DÖRDÜNCÜ MAYMUN

8 Mayıs 2012 Salı

SÜTÜ BOZUK


Epey bir zaman önce…
İlkokul’da beslenme saati vardı; getirilen büyük bir tencere içinde beyaz bir toz döküp kaynattılar etrafa kötü bir koku yayıldı.
Öğretmenim kaynattığı beyaz sıvıyı bardağa doldurup uzattı…
“Al iç haydi…”
“Bu neee!”
“Süt”
“Hayır bu süt değil, süt böyle olmaz…”
Haklıydım süt böyle olmazdı, bizim evimize her sabah sütçü gelirdi, güğümünden elindeki ölçü kabına döker sonra uzattığımız tencereye dökerdi. Tencereyi tutma görevi bana ait olduğu için bunun tüm detaylarını iyi bilirdim.
Bu yüzden kesin kararımı verdim;
“Bu süt değil…”
Öğretmenim bana bunun süt tozu olduğunu söyledi…
“Tamam işte tozlu süt, ben bunu içmem”
“Tozlu süt değil çocuğum süt tozu, hadi iç, bak mis gibi”
 “Mis gibi değil, pis gibi… Pis kokuyor… İçmem!”
Öğretmenim benim keçi huyumu bildiğinden fazla ısrar etmedi; başa çıkamayacağını biliyordu “Zıkkım iç” diyerek pes etti…
 Ben de ne o gün ne de daha sonra o sütlerden tek yudum bile içmedim; zaten evde sütçünün getirdiği benim gözümün önünde benim tuttuğum tencereye döktüğü yani alımında benim emeğim olan sütü içiyordum.

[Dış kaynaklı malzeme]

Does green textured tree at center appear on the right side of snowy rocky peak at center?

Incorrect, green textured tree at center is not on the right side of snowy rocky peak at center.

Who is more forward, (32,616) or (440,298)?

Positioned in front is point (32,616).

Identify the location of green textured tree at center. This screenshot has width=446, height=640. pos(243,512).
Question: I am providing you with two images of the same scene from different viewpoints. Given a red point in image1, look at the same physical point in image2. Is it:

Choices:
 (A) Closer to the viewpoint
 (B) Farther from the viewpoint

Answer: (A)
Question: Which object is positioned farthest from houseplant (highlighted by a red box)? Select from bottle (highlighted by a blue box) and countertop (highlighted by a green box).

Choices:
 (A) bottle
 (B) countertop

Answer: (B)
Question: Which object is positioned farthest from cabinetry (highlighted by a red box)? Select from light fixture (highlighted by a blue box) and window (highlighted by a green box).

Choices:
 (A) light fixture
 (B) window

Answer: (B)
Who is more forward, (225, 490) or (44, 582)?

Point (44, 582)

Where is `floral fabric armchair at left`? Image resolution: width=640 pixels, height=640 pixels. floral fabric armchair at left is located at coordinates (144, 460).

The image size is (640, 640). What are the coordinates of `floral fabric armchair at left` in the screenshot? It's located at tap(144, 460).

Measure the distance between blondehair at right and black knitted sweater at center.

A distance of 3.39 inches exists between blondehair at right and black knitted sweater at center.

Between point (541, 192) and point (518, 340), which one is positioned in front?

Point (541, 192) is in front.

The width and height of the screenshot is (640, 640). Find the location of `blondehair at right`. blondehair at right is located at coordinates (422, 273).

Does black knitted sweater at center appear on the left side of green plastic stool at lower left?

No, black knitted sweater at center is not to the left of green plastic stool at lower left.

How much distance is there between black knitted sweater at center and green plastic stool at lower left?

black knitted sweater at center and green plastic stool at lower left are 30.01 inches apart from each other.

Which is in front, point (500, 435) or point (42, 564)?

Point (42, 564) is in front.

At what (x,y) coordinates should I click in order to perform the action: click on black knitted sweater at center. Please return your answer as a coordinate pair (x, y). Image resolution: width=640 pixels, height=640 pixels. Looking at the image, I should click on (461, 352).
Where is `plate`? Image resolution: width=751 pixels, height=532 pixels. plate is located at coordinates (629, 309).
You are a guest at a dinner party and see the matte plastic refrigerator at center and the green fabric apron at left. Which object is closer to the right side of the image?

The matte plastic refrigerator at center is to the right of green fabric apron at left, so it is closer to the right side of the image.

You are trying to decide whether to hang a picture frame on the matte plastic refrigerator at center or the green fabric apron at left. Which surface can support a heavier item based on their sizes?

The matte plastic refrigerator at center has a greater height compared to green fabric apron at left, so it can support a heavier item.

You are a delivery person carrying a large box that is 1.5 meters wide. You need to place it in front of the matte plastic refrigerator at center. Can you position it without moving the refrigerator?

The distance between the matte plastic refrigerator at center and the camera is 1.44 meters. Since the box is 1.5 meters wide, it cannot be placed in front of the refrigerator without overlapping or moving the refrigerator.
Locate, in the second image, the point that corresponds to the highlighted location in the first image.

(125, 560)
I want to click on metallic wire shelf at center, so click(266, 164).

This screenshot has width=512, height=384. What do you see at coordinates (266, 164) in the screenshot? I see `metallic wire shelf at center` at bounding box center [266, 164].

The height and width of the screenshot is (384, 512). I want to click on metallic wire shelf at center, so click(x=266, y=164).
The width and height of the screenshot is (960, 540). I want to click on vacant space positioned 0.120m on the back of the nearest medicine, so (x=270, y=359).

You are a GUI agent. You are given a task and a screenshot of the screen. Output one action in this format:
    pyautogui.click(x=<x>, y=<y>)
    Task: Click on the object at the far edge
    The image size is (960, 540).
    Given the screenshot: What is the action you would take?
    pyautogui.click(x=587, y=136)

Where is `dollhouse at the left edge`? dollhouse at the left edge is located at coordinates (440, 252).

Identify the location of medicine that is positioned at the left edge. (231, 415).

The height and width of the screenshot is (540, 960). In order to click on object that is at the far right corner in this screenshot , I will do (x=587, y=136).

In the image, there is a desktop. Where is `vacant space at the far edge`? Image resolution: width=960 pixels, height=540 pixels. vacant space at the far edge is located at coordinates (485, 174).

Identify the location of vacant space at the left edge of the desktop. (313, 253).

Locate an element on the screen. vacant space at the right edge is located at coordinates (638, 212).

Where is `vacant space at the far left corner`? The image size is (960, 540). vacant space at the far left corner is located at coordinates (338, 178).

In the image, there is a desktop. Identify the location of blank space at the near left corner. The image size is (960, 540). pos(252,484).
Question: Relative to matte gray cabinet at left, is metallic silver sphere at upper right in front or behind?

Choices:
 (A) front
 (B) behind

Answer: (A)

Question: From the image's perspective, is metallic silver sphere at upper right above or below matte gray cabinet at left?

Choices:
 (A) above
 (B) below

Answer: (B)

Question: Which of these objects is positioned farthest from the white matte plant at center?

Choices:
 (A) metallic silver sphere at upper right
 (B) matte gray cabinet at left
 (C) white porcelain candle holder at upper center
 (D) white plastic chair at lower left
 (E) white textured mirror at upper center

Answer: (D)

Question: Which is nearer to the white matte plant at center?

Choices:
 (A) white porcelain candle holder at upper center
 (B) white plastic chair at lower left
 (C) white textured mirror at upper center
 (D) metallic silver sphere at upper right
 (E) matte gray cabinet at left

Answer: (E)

Yıllar sonra o süt tozlarının Marshall yardımı çerçevesinde hibe olarak yollanan ürünler olduğunu öğrendiğimde o gün gelen pis kokunun nedenini anladım ve o sütlerden hiç içmemiş olmakla kendimle gurur duydum.

Okullarda dağıtılan “Okul Sütü Akıl Küpü” yazılı sütleri görünce eski günler aklıma geldi, “Bizim zamanımızda o sütlerden içenler içinde zehirlenme vakası olmuş muydu ?” diye düşündüm. En azından kısa vadede bir zehirlenme olayına şahit olmamıştım ama Amerika’nın bize adım atışının bu süt tozlarıyla başladığını kabul edersek uzun vadede yavaş yavaş bir zehirlenme durumu tartışılabilir.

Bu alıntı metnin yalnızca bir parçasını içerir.